Nothing else about this movie, though, sticks with you at all. I like the designs of the MUTO and there are some decent action sequences featuring them. Their battle with Godzilla is also pretty good, and has plenty of flash, fireworks, and destruction. It’s the kind of battle fans want in these movies. But in a film that stretches over two hours, the monsters show up in, maybe, fifteen minutes of run time. Most of the time is spent on the humans, watching them be boring and stupid. “We need to do this to stop the monsters!” they say, over and over again when, in the end, the monsters are stopped by the other monsters and nothing the humans do matters at all. We could cut almost all the human parts out of the movie entirely and nothing of value would be lost. An hour-and-forty-five worth of footage could be on the floor and I doubt anyone would care. We’re here for the monsters, not Aaron Taylor-Johnson’s boring adventures near them.
It’s curious that this is the film we got considering how very similar to Godzilla ‘98 it is. Monsters showing up, appearing for brief moments at a time before disappearing from the film. A cast of human characters we don’t care about taking up way too much screen time. A weird plot about the monsters breeding and creating a massive, uncontrollable species. It’s like someone said, “you know, maybe that other Godzilla film wasn’t so bad,” and then doubled-down on a ton of the plot points. Going in I didn’t realize I was getting a stealth remake of Godzilla ‘98 but that’s apparently what we were getting.

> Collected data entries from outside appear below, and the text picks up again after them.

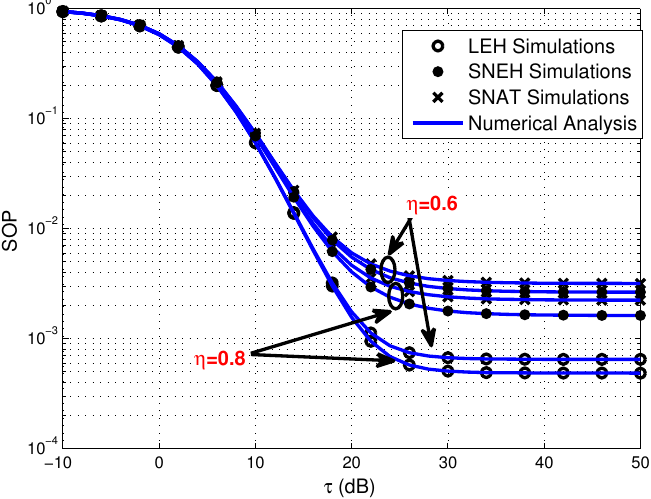
Figure 4. Secrecy outage probability versus τ for three EH modes under various η , where η = { 0.6,0.8 }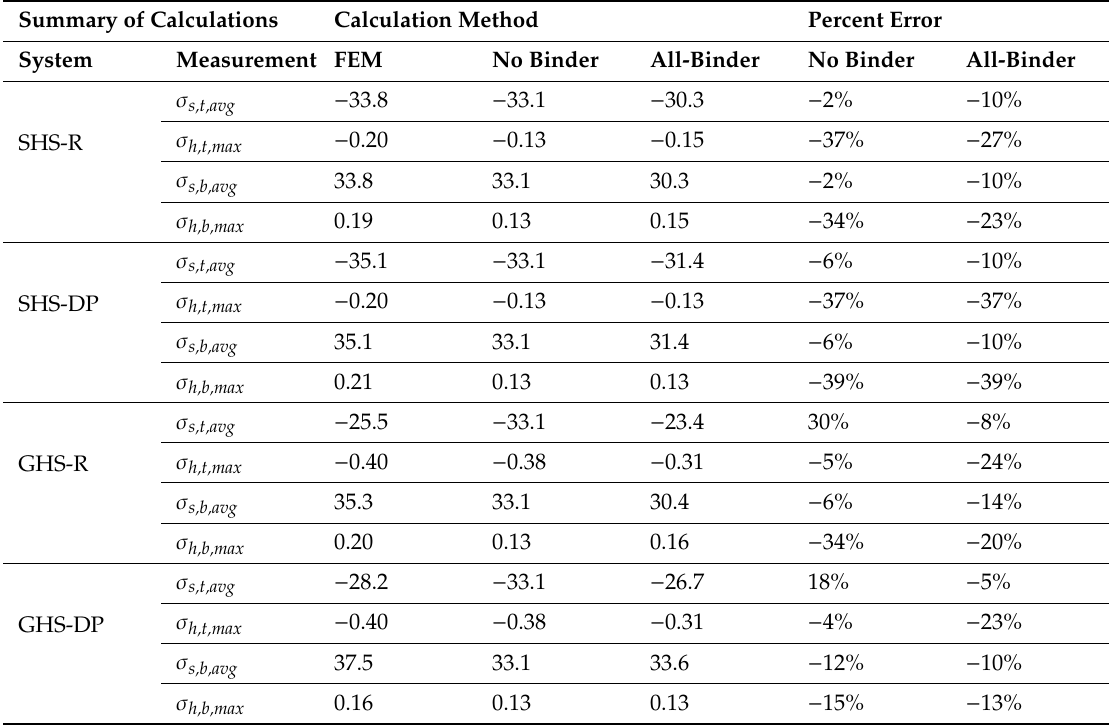
Table 4. The FEM stresses are compared against all-binder and no binder assumptions. The percent error for both against the FEM results is also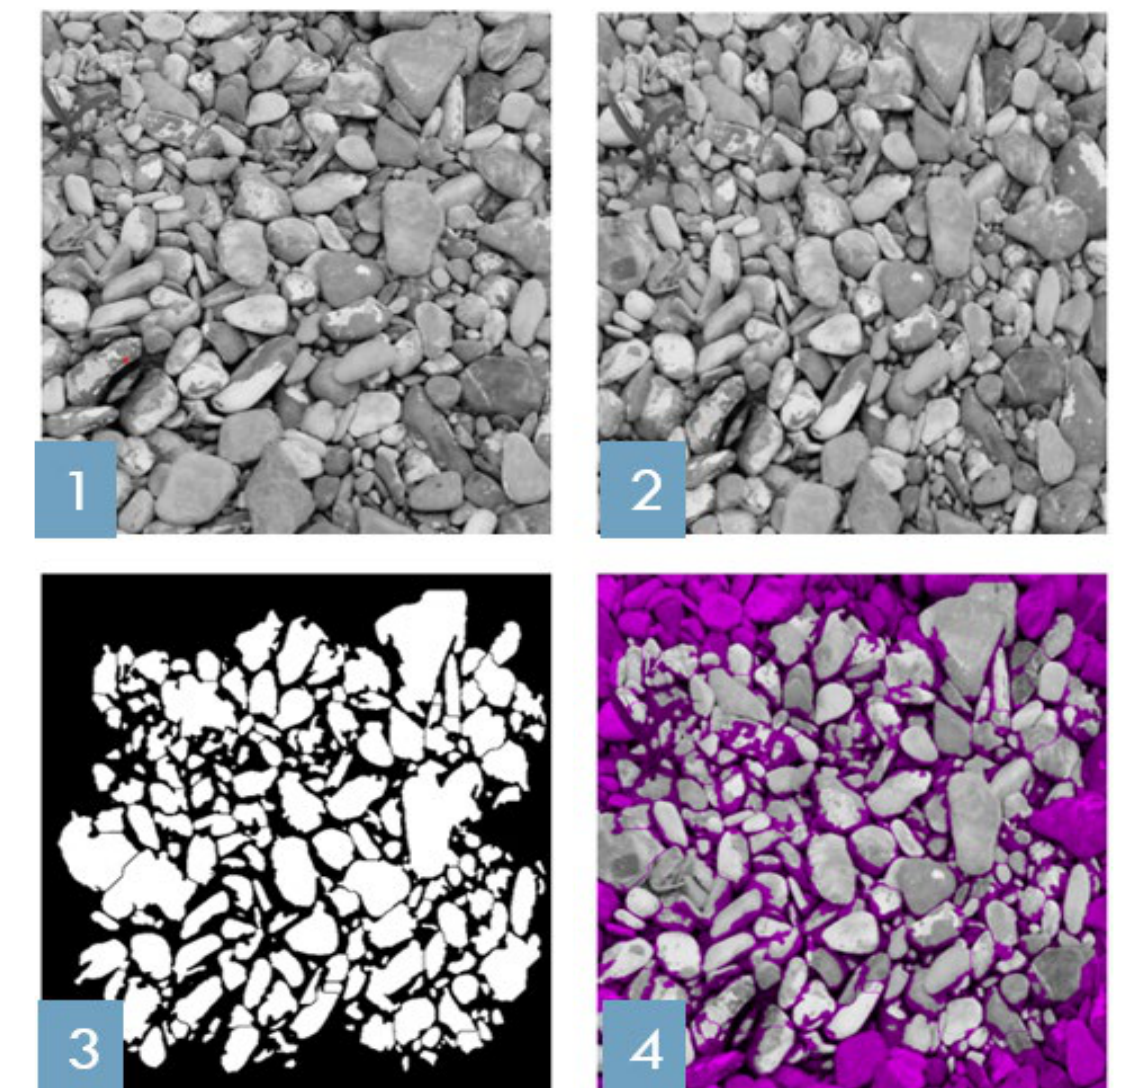
Figure 4. Graphical illustration of the key steps performed in the Digital Gravelometer software for the identification and measurement of different grain sizes: ( 1 ) Greyscaling; ( 2 ) projection transfor- mation for camera adjustment; ( 3 ) grain selection; ( 4 ) greyscale image mask overlay on the selected grains in the previous step.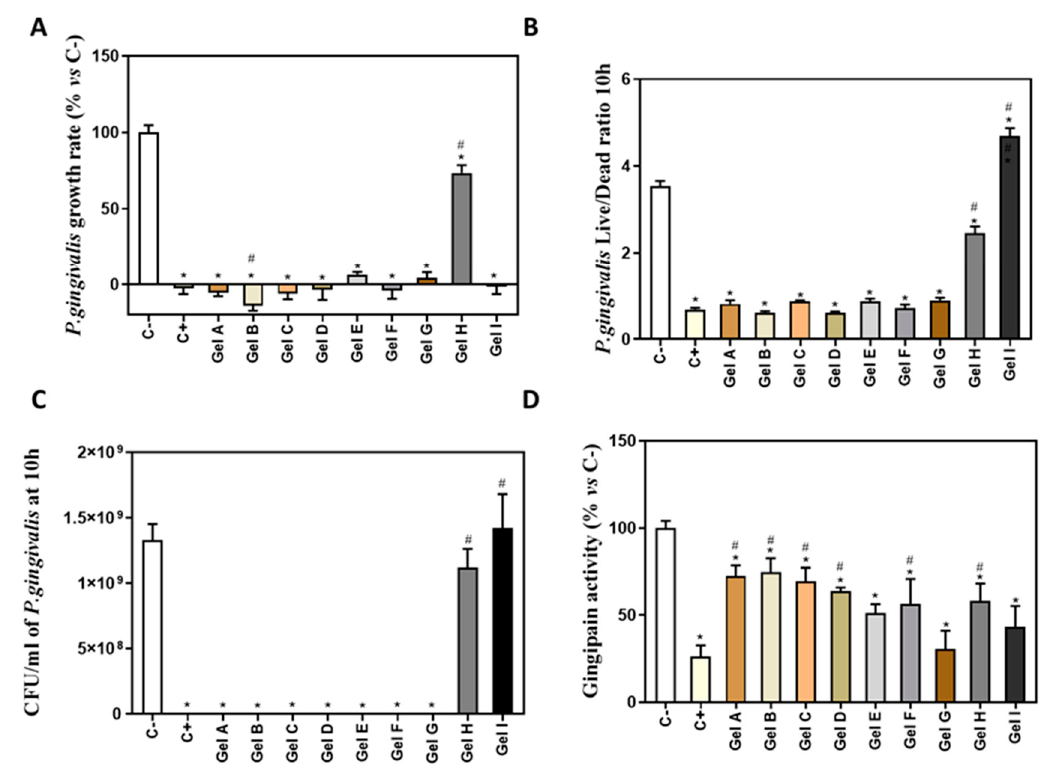
Figure 3. Antimicrobial activity of different periodontal gels. ( A ) P. gingivalis growth rate cultured with different periodontal gels ( n = 6). ( B ) P. gingivalis live/dead ratio after treatment for 10 h with different periodontal gels ( n = 6). ( C ) Number of P. gingivalis CFU/mL after 10 h of incubation with the different treatments ( n = 4). ( D ) In vitro gingipain activity from P.gingivalis after 10 h of treatment ( n = 6). Results are expressed as % vs. Negative control that was set to 100%. Data represent the mean ± SEM. Negative control (C − ) was bacterial suspension without any treatment and positive control (C+) was bacterial suspension with CHX at 0.2%. See Table 1 for the identification of gels used in the study. Results were statistically compared by Kruskal-Wallis for P. gingivalis growth rate and by ANOVA and LSD as post hoc for P. gingivalis live/dead ratio, number of CFU/mL and in vitro gingipain activity: * p < 0.05 treatment vs. negative control. # p < 0.05 treatment vs. positive control.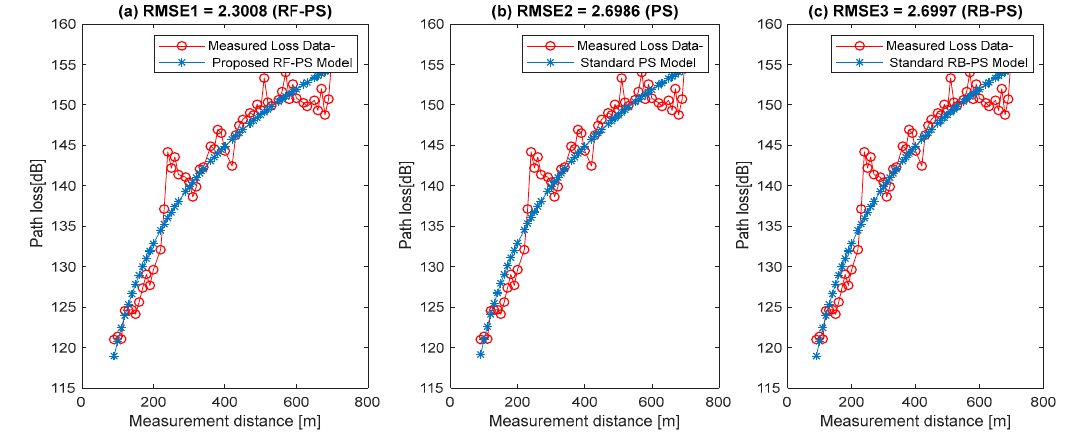
Figure 11. Results showing the measured path loss versus distance using the hybrid RF-PS method and two existing standard path loss prediction methods in site 1 of location 2.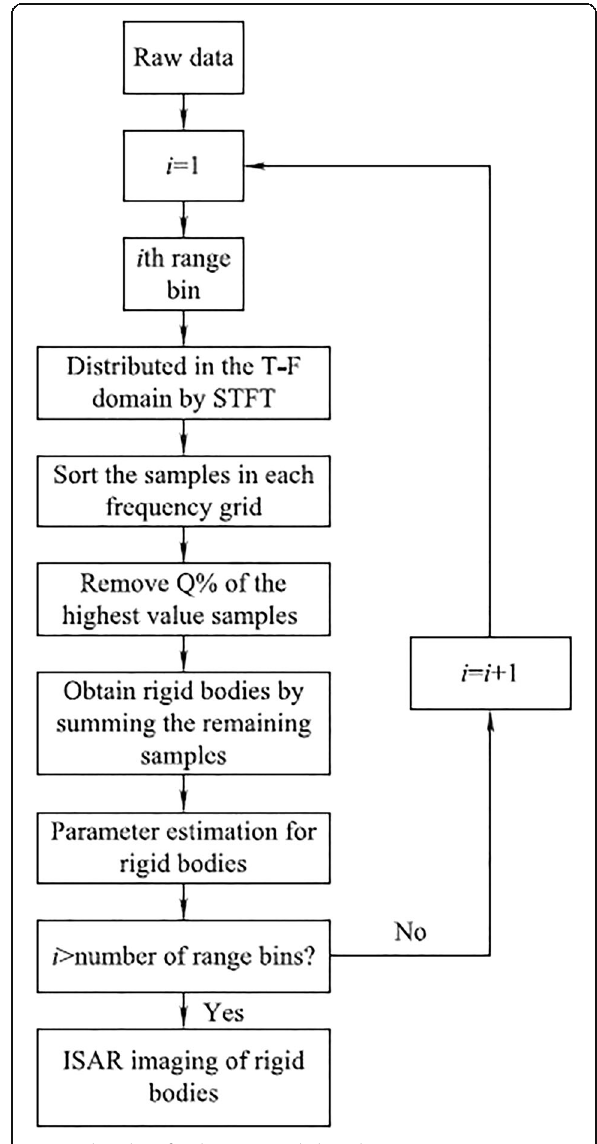
Fig. 6 Flowchart for the proposed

Well, there was one difference between this film and that version: Godzilla ‘14 was actually successful. On a budget of $160 Mil the film made $529 Mil at the Box Office, enough to set the stage for a whole series of MonsterVerse projects. Not that most of them are any better than this film. Kong: Skull Island is watchable, but many of them are as stupid, loud, and boring as this film. And that’s a pity because there are parts that really work. Bryan Cranston is great as the wild-eyed scientist trying to prove the existence of monsters. Elizabeth Olsen is fantastic in every scene she’s given in her thankless role of support to Ford. Ken Watanabe should be in everything. There’s a movie we could craft about these characters watching the monsters as they battle and level cities, but that wasn’t the movie we got. We got the boring movie about a boring guy who keeps standing near monsters that, for some reason, we ignore.
Godzilla ‘14 is a misfire of a film. Maybe not as bad as the 1998 movie, but certainly not great either. It’s big, it’s loud, and it has a lot of money spent on its production, but that doesn’t make it good. What we got is bad… and then we got more of it after.